I have recently been working on Topic Modelling and thought I'd do a brief tutorial on how to automatically divide a text into a series of relevant topics.
Before we dive into our coding, let's give a brief overview of the topic so we are all on the same page:
Topic Modelling is all about automatically finding the thematic structure of a document or a series of documents.
Topic modelling specifies a probabilistic method through which documents can be created. Initially a distribution over topics is selected. For example, the topics of Love and Mexico could be chosen, but each assigned a certain weight or probability. If it was sought for the article to have a greater political inclination, Mexico would be assigned a greater weight than Love. Whereas if the purpose was to write a romantic novel, Love would have a much higher weight or probability assigned than Mexico. Once the topics along with their corresponding probabilities have been assigned, a topic is chosen randomly according to the distribution, and a word from that topic is drawn. This process of randomly choosing a word from a topic is done iteratively until the system has finished "writing" the article.
Besides creating documents automatically ( Hasta la vista estudiantes de Literatura :P) Topic Modelling can also infer the set of topics responsible for generating a collection of documents.
We care about Topic Modelling because it can enhance search in large archives of texts, it also permits for better similarity measures: given two documents exactly how similar are they?
Different algorithms exist for finding the thematic structure of a document.
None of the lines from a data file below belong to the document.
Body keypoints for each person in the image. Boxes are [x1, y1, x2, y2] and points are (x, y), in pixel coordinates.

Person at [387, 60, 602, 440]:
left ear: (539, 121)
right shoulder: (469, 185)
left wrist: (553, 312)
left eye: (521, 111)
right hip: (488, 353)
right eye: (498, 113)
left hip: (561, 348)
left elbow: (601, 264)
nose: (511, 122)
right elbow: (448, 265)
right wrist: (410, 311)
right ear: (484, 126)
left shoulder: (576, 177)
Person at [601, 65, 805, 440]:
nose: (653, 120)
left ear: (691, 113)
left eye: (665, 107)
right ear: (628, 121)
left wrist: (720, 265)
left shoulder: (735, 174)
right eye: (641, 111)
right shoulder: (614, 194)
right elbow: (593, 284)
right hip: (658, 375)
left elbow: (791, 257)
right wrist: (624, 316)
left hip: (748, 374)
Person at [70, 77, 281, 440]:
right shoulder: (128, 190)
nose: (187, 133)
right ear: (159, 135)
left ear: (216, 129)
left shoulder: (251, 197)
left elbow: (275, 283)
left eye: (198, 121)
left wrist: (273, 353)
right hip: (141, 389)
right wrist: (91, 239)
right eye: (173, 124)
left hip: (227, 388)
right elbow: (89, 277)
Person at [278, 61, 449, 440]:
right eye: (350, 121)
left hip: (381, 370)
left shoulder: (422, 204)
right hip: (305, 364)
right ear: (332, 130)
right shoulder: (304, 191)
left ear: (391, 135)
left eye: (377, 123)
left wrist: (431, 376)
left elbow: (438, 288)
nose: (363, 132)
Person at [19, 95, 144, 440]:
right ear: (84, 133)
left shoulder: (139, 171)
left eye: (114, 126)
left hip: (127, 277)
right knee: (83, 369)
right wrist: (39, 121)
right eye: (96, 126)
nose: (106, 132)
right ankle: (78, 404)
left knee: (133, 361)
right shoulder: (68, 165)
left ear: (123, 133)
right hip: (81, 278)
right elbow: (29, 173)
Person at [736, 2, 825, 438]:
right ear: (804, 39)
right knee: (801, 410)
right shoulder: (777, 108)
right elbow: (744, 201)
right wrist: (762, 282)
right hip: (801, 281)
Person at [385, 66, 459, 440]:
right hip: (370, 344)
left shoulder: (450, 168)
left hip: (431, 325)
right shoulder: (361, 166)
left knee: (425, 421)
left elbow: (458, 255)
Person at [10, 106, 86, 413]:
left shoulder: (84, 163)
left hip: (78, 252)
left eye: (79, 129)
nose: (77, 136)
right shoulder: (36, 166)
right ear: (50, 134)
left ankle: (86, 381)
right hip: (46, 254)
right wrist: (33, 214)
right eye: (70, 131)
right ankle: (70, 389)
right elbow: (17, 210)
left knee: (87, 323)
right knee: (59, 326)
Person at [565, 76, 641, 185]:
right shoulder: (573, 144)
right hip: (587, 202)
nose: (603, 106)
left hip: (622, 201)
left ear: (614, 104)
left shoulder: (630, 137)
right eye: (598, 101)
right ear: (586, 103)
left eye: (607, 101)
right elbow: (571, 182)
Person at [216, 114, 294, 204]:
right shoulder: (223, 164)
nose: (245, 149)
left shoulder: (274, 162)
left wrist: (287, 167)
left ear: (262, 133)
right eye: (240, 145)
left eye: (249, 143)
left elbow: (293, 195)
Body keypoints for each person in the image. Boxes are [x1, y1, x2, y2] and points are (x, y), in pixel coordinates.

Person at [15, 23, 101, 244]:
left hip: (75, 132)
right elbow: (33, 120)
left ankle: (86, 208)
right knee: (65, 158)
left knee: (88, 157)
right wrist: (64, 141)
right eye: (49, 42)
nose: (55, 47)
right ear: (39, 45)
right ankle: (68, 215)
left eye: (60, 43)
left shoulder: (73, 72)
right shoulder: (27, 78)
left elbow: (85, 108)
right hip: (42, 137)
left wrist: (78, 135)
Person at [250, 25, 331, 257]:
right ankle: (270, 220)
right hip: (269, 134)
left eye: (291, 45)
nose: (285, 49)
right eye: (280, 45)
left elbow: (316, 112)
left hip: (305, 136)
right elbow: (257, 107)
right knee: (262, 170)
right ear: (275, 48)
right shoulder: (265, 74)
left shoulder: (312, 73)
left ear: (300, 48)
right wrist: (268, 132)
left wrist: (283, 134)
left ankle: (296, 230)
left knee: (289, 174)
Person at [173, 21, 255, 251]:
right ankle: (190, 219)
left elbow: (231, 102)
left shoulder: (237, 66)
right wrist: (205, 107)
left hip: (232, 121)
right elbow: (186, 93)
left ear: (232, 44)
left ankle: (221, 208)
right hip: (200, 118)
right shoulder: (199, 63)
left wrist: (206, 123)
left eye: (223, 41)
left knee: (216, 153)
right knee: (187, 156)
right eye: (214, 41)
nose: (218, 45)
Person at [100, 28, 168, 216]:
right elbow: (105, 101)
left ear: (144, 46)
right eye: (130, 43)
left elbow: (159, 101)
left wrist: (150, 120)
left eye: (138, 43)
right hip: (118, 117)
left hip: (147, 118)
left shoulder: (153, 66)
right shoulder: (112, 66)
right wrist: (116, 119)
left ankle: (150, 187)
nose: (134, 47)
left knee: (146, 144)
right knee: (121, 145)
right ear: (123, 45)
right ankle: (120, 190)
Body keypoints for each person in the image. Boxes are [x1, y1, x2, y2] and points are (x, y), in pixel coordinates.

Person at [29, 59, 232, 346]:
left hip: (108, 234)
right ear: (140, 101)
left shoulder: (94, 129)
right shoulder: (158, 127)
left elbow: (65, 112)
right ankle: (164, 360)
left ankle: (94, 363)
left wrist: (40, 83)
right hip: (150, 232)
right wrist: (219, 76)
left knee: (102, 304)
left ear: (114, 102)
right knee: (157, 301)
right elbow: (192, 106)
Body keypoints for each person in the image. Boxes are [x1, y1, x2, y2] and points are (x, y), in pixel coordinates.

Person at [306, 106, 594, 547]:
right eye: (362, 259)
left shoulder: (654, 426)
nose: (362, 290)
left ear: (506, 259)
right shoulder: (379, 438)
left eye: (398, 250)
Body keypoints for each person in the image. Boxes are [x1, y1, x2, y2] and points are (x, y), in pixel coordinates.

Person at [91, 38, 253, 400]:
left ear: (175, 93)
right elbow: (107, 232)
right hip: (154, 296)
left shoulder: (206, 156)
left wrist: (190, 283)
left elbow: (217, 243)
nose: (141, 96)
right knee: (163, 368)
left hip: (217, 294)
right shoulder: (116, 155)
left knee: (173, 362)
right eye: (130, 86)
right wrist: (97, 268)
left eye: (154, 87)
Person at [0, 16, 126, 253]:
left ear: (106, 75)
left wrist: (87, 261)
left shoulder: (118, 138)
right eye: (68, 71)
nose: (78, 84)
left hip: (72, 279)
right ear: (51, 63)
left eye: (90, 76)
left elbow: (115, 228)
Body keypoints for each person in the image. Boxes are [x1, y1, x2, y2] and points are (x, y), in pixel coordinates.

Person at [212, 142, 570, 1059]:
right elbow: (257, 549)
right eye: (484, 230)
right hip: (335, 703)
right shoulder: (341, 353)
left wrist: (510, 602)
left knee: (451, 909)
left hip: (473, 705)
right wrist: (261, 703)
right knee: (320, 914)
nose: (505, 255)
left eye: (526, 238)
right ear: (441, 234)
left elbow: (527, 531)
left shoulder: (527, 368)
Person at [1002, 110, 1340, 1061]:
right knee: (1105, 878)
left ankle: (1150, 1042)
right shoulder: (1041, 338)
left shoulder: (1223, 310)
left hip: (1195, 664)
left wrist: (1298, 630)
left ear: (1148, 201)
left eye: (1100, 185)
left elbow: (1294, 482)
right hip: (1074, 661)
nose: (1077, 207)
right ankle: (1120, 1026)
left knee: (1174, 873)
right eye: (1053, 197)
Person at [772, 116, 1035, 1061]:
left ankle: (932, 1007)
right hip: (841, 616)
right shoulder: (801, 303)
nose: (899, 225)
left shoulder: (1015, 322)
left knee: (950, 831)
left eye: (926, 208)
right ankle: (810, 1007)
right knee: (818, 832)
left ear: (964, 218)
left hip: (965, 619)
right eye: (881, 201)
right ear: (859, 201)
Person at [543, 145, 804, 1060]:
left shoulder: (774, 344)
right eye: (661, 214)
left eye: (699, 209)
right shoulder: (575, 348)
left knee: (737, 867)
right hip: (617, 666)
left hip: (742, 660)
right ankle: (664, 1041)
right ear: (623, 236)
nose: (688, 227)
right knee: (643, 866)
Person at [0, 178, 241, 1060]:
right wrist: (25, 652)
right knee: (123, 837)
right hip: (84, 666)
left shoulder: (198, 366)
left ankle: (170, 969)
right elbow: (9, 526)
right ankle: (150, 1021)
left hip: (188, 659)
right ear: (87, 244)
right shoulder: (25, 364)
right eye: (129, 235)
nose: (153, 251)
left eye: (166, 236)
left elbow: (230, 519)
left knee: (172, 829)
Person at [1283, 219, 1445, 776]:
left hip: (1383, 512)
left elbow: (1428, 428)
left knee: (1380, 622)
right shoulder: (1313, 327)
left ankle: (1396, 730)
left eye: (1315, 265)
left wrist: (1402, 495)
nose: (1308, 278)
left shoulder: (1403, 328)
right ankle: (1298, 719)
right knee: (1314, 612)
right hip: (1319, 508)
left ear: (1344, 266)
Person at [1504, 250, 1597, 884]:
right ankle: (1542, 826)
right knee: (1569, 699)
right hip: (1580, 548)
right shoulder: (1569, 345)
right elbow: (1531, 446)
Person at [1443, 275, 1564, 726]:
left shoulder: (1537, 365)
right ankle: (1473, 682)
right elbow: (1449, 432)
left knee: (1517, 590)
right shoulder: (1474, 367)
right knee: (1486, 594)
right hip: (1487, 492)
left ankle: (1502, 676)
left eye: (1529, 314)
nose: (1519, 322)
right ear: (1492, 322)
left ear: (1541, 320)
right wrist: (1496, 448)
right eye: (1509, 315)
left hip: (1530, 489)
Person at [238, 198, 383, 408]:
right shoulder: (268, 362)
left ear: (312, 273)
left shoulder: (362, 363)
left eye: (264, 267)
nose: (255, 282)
Today we will focus on one particular algorithm called Latent Dirichlet Allocation (LDA). Which is a "...generative probabilistic model for text corpora...".
The intuition behind LDA is that a document is conformed of a series of different topics, and each topic is a probability distribution over words. Each document is a random mixture of corpus-wide topics, where each word of a document is drawn from one of these topics. LDA intents to infer how the documents are divided according to these topics, and what the topics are. The only information LDA has, are the documents.
In the following, we will use THE FORMAL notation of LDA, (mathematical style!) to make things a bit more clearer:
P(z) denotes the topic distribution z of a particular document. P( w | z ) is the probability distribution of words w given topic z. LDA assumes each word wi in a document (where the index refers to the ith word token) is generated by first sampling a topic from the topic distribution, then choosing a word from the topic-word distribution. We write P( zi = j ) as the probability that the jth topic was sampled for the ith word token and P( wi | zi = j ) as the probability of word wi under topic j.
LDA assumes that the topics present a Dirichlet distribuition, i.e. the mixture weights θ are generated by a Dirichlet prior on θ. Each topic is modelled as a multinomial distribution
over words.
Hopefully this brief overview will allow us to have some Python coding fun for our next post!